• Directive
Copy every line of the listing below word for word, leaving out the pictures.

• Data for review
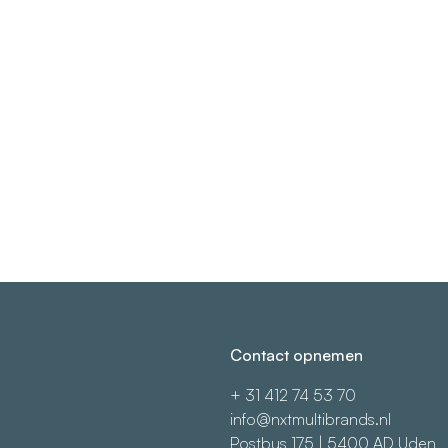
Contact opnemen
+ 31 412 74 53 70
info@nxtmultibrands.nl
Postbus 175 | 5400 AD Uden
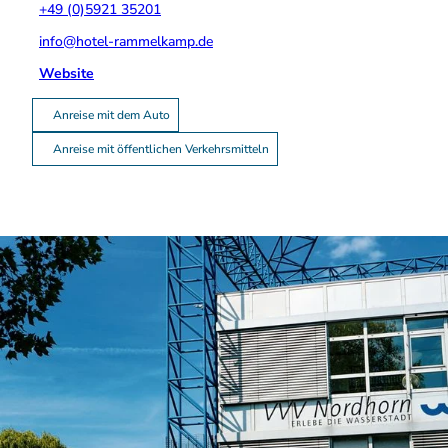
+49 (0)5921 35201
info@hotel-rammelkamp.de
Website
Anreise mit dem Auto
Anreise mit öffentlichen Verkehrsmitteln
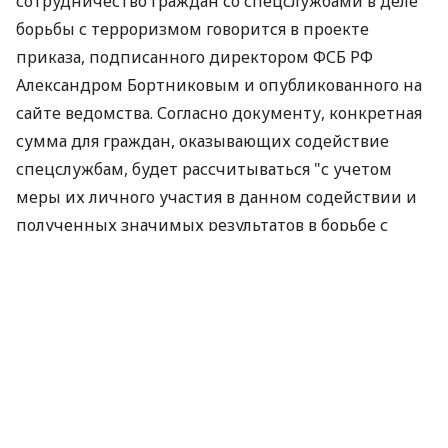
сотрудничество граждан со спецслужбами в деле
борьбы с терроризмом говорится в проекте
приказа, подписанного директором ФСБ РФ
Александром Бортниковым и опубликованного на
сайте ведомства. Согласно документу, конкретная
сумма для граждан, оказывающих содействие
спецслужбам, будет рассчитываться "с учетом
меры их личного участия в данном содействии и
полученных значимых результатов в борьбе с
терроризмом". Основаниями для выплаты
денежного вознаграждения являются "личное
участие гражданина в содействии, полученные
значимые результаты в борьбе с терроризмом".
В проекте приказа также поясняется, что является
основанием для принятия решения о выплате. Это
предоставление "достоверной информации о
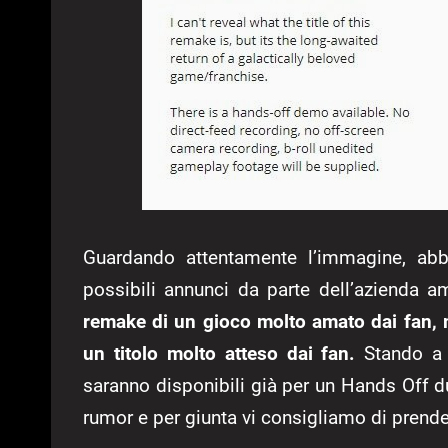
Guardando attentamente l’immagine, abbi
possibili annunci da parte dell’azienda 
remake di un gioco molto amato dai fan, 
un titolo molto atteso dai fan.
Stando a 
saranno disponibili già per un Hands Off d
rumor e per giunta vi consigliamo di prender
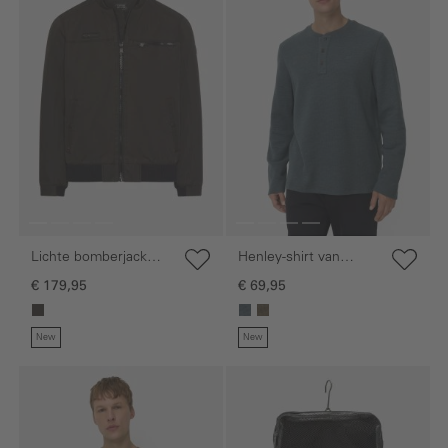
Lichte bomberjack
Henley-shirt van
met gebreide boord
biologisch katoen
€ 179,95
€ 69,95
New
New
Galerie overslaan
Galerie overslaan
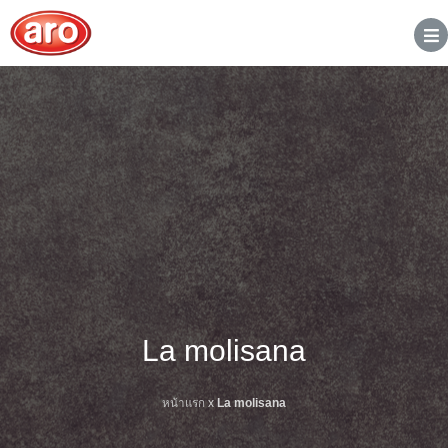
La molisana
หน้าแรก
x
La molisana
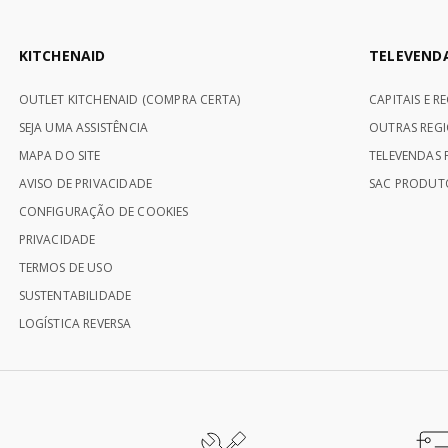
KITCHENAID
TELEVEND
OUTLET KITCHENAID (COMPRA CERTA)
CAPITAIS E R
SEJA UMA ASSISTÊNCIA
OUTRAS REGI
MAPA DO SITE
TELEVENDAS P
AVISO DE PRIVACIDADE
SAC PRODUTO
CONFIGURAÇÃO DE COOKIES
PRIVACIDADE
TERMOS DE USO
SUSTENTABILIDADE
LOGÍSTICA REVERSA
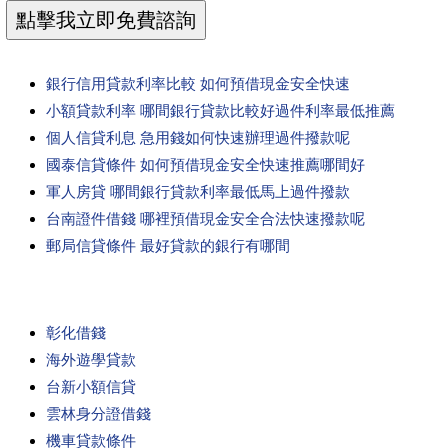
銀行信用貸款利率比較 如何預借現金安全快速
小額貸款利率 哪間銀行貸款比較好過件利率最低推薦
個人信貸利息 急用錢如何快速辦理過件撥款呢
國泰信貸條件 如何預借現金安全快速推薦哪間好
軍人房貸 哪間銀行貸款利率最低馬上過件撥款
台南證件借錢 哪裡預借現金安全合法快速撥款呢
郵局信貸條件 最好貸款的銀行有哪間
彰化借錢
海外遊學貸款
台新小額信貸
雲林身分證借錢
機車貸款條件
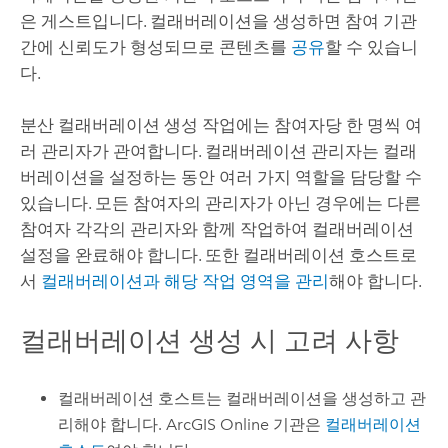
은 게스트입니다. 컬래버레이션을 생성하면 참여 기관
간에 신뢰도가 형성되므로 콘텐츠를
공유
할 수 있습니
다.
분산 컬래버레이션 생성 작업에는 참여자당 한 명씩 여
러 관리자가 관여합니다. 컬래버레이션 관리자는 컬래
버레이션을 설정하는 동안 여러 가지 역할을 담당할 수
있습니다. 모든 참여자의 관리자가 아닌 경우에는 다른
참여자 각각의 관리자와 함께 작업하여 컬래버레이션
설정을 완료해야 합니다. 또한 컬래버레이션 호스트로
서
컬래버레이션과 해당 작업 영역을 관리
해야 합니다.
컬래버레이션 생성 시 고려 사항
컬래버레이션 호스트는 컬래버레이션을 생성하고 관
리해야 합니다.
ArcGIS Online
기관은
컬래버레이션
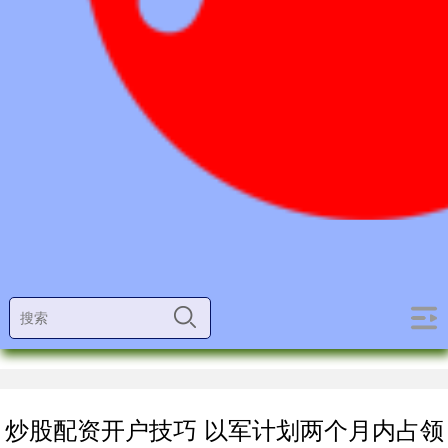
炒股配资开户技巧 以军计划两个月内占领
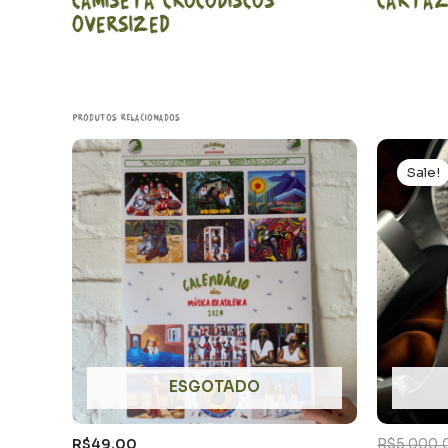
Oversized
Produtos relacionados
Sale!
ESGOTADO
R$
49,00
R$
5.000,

• Response below
Contact opnemen
+ 31 412 74 53 70
info@nxtmultibrands.nl
Postbus 175 | 5400 AD Uden
+49 (0)5921 35201
info@hotel-rammelkamp.de
Website
Anreise mit dem Auto
Anreise mit öffentlichen Verkehrsmitteln
сотрудничество граждан со спецслужбами в деле
борьбы с терроризмом говорится в проекте
приказа, подписанного директором ФСБ РФ
Александром Бортниковым и опубликованного на
сайте ведомства. Согласно документу, конкретная
сумма для граждан, оказывающих содействие
спецслужбам, будет рассчитываться "с учетом
меры их личного участия в данном содействии и
полученных значимых результатов в борьбе с
терроризмом". Основаниями для выплаты
денежного вознаграждения являются "личное
участие гражданина в содействии, полученные
значимые результаты в борьбе с терроризмом".
В проекте приказа также поясняется, что является
основанием для принятия решения о выплате. Это
предоставление "достоверной информации о
Guardando attentamente l’immagine, abbi
possibili annunci da parte dell’azienda 
remake di un gioco molto amato dai fan, 
un titolo molto atteso dai fan.
Stando a 
saranno disponibili già per un Hands Off d
rumor e per giunta vi consigliamo di prender
Lichte bomberjack
Henley-shirt van
met gebreide boord
biologisch katoen
€ 179,95
€ 69,95
New
New
Galerie overslaan
Galerie overslaan
La molisana
หน้าแรก
x
La molisana
KITCHENAID
TELEVEND
OUTLET KITCHENAID (COMPRA CERTA)
CAPITAIS E R
SEJA UMA ASSISTÊNCIA
OUTRAS REGI
MAPA DO SITE
TELEVENDAS P
AVISO DE PRIVACIDADE
SAC PRODUTO
CONFIGURAÇÃO DE COOKIES
PRIVACIDADE
TERMOS DE USO
SUSTENTABILIDADE
LOGÍSTICA REVERSA
銀行信用貸款利率比較 如何預借現金安全快速
小額貸款利率 哪間銀行貸款比較好過件利率最低推薦
個人信貸利息 急用錢如何快速辦理過件撥款呢
國泰信貸條件 如何預借現金安全快速推薦哪間好
軍人房貸 哪間銀行貸款利率最低馬上過件撥款
台南證件借錢 哪裡預借現金安全合法快速撥款呢
郵局信貸條件 最好貸款的銀行有哪間
彰化借錢
海外遊學貸款
台新小額信貸
雲林身分證借錢
機車貸款條件
은 게스트입니다. 컬래버레이션을 생성하면 참여 기관
간에 신뢰도가 형성되므로 콘텐츠를
공유
할 수 있습니
다.
분산 컬래버레이션 생성 작업에는 참여자당 한 명씩 여
러 관리자가 관여합니다. 컬래버레이션 관리자는 컬래
버레이션을 설정하는 동안 여러 가지 역할을 담당할 수
있습니다. 모든 참여자의 관리자가 아닌 경우에는 다른
참여자 각각의 관리자와 함께 작업하여 컬래버레이션
설정을 완료해야 합니다. 또한 컬래버레이션 호스트로
서
컬래버레이션과 해당 작업 영역을 관리
해야 합니다.
컬래버레이션 생성 시 고려 사항
컬래버레이션 호스트는 컬래버레이션을 생성하고 관
리해야 합니다.
ArcGIS Online
기관은
컬래버레이션
炒股配资开户技巧 以军计划两个月内占领
Oversized
Produtos relacionados
Sale!
ESGOTADO
R$
49,00
R$
5.000,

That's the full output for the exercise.